Bewertungsszenario: Optimistisch, aber an Bedingungen geknüpft

Im Update wird ein optimistisches Modell herangezogen: Für 2026 werden erste Produktionsaufträge von mehreren Kunden angenommen, die ab 2027 einen Umsatzbeitrag von rund 35 Mio. EUR liefern sollen. Für 2027/2028 wird dann ein Ausbau um Folgeaufträge sowie zusätzliche Nachfrage nach weiteren Prozesslösungen unterstellt, sodass sich der Umsatzpfad weiter erhöht und mittelfristig zweistellige EBIT-Margen möglich erscheinen.
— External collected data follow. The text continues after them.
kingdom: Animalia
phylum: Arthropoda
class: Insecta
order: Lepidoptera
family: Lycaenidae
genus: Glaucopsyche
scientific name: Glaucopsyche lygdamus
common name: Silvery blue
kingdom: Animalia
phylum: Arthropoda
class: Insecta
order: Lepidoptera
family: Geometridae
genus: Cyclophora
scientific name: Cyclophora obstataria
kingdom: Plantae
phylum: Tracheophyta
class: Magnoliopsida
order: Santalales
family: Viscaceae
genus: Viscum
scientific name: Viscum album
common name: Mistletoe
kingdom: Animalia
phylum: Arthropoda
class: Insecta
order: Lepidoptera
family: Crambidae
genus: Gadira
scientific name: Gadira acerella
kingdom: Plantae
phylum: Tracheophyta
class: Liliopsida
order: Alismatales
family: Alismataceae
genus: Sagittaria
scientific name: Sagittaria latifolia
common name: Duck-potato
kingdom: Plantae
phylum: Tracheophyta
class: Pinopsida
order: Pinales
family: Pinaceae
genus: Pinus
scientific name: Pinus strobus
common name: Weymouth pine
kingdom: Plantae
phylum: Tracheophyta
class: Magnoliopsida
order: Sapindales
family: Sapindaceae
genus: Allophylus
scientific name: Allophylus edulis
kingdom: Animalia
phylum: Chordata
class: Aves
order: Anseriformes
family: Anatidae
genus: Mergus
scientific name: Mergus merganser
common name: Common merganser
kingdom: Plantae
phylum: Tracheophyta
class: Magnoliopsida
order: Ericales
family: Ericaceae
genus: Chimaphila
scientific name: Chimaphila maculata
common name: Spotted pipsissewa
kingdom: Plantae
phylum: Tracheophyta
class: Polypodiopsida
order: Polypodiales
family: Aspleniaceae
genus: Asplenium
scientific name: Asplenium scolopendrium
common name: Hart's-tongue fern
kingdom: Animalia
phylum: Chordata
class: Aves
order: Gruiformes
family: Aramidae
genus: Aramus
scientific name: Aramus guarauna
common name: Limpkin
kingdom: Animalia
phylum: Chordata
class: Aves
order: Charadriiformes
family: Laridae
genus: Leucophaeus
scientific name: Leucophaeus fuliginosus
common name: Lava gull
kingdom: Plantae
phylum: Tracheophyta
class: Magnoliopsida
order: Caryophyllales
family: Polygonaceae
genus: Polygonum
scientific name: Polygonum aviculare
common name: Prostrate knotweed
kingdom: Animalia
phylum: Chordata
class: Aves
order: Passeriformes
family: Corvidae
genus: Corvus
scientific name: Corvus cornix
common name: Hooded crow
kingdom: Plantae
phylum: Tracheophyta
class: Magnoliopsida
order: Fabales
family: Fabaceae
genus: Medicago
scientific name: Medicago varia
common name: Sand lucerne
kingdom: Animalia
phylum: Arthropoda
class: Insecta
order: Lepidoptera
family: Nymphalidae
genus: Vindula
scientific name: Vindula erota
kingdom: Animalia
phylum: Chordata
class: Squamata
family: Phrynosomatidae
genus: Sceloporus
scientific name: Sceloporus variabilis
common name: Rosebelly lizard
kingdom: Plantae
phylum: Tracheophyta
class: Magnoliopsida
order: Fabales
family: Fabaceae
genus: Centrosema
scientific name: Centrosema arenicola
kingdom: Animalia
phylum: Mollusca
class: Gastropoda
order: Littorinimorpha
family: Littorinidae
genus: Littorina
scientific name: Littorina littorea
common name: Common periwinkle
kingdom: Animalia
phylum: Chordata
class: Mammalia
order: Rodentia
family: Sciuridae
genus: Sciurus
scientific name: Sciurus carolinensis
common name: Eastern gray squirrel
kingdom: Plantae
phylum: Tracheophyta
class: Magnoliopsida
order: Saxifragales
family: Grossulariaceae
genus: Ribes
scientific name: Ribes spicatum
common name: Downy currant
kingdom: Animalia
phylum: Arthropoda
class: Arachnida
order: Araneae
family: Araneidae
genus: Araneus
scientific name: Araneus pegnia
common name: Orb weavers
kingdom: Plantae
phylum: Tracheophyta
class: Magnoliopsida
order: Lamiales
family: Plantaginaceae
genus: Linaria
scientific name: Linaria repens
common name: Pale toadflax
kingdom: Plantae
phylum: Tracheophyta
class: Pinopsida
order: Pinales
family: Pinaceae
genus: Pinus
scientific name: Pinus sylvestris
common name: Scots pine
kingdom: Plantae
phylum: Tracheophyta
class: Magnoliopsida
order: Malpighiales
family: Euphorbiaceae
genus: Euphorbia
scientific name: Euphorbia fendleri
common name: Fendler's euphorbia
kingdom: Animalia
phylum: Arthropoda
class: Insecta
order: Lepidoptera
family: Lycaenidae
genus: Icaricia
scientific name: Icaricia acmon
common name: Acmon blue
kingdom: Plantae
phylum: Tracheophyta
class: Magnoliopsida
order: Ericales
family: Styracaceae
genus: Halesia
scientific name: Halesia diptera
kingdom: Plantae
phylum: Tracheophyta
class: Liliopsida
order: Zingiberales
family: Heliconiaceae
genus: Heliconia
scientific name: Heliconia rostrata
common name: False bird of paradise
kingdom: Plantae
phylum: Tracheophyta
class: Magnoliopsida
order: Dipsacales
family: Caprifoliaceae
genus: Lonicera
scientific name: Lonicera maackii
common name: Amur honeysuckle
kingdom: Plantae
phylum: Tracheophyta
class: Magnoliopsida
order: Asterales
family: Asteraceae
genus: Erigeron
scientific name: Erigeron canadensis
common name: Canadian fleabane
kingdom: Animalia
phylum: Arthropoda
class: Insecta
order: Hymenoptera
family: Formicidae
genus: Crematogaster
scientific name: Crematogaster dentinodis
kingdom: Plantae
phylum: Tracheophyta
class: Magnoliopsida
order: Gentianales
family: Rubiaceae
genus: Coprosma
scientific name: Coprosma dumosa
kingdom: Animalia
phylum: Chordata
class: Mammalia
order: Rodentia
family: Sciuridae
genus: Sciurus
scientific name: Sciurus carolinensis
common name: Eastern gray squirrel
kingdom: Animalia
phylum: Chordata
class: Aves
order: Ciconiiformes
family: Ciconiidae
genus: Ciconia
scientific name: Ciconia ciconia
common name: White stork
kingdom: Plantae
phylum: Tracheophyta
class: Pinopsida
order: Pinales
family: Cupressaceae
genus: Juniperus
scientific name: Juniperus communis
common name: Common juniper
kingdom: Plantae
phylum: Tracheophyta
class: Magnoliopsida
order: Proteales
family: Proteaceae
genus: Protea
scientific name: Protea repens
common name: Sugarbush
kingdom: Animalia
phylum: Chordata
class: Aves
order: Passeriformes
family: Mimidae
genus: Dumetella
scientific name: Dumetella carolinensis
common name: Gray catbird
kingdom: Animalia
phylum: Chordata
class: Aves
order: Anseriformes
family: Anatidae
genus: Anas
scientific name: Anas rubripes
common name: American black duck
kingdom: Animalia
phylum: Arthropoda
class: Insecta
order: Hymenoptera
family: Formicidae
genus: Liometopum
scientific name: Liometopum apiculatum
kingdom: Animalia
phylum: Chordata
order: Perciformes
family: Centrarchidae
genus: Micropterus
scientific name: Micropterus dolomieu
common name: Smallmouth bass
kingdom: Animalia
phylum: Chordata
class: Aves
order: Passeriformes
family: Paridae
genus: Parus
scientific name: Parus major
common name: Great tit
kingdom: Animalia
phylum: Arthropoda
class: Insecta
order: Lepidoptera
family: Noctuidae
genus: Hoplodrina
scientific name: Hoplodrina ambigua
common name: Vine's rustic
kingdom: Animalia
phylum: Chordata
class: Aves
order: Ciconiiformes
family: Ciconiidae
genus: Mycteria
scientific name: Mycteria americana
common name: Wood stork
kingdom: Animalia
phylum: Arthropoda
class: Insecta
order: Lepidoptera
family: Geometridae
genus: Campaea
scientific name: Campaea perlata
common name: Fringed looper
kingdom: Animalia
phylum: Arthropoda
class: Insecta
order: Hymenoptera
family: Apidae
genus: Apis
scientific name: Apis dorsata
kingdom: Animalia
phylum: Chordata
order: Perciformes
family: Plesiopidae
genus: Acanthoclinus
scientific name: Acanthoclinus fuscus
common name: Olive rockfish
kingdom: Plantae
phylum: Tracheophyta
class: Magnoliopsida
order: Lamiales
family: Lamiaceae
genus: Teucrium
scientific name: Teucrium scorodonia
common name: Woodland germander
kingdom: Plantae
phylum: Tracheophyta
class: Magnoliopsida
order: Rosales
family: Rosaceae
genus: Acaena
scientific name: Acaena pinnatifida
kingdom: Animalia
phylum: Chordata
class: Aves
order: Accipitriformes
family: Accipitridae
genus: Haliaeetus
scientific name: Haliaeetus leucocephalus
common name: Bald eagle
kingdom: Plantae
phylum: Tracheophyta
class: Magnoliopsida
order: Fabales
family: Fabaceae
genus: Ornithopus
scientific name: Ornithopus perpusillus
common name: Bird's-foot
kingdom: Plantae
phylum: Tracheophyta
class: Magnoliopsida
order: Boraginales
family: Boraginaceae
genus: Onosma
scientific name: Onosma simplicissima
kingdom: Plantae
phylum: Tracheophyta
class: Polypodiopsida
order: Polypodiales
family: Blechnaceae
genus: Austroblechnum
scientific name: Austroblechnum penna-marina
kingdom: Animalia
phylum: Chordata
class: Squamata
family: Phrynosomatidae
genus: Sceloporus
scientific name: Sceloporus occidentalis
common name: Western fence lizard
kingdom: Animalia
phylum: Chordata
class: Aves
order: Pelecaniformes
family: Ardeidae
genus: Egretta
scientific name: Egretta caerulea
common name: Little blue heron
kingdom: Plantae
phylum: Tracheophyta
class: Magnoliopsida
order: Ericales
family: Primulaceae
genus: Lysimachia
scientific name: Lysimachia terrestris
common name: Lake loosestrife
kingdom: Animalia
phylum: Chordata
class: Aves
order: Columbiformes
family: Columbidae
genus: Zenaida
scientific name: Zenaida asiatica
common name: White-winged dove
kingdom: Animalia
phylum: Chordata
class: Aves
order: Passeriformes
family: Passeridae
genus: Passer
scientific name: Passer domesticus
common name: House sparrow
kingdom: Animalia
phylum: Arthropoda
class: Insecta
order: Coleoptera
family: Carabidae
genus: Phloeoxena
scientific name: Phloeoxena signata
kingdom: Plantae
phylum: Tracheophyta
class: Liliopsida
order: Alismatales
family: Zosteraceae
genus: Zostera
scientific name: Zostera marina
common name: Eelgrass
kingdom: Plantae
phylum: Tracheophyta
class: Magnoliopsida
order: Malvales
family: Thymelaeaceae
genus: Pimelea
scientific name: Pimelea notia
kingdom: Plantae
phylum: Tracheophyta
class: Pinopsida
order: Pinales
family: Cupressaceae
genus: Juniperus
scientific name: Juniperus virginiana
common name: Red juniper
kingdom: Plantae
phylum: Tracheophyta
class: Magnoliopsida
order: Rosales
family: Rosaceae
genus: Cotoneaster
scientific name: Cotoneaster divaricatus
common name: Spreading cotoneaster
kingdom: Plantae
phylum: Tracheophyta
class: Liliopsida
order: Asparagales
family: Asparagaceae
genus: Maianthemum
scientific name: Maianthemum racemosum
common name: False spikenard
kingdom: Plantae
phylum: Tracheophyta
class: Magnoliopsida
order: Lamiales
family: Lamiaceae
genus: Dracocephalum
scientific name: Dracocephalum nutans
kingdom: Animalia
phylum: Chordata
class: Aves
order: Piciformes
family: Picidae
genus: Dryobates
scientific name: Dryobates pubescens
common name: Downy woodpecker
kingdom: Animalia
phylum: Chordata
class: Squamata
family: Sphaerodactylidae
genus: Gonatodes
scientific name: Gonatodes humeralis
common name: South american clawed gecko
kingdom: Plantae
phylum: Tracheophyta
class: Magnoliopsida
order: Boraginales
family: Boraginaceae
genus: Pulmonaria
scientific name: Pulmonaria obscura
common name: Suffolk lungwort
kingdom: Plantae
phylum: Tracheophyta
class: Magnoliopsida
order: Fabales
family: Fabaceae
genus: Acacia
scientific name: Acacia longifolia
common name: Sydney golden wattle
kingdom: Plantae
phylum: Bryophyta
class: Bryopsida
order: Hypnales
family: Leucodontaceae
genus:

Der entscheidende Punkt: Solche Projektionen hängen stark davon ab, dass Qualifikations- und Umstellungsprozesse in der Lieferkette tatsächlich in den erwarteten Zeitfenstern abgeschlossen werden. Für ein Emerging-Phase-Geschäft bleibt daher die Ergebnisvolatilität ein zentrales Investitionsrisiko.

Fazit & Ausblick

LPKF liefert zum Jahresauftakt ein klares Bild: Kurzfristig drückt das Solargeschäft weiterhin auf Umsatz und Ergebnis, während die strategische Relevanz auf den Semiconductor-Ramp-up fokussiert. Der nächste wichtige Impuls dürfte damit von der Umsetzung der Advanced-Packaging-Schritte ausgehen – insbesondere von der erwarteten Konkretisierung erster Produktionsaufträge im zweiten Quartal 2026.

Für den weiteren Verlauf werden Anleger vor allem beobachten, ob LPKF das North Star-Programm fortlaufend in Kosten- und Margenwirkung übersetzen kann und wie sich Auftragseingang sowie Ergebnisrichtung in den kommenden Quartalen entwickeln. Parallel bleibt die 2026er Unternehmensplanung ein Orientierungspunkt: Umsatz 105 bis 120 Mio. EUR sowie eine bereinigte EBIT-Marge von minus 3,0 bis plus 4,5 Prozent.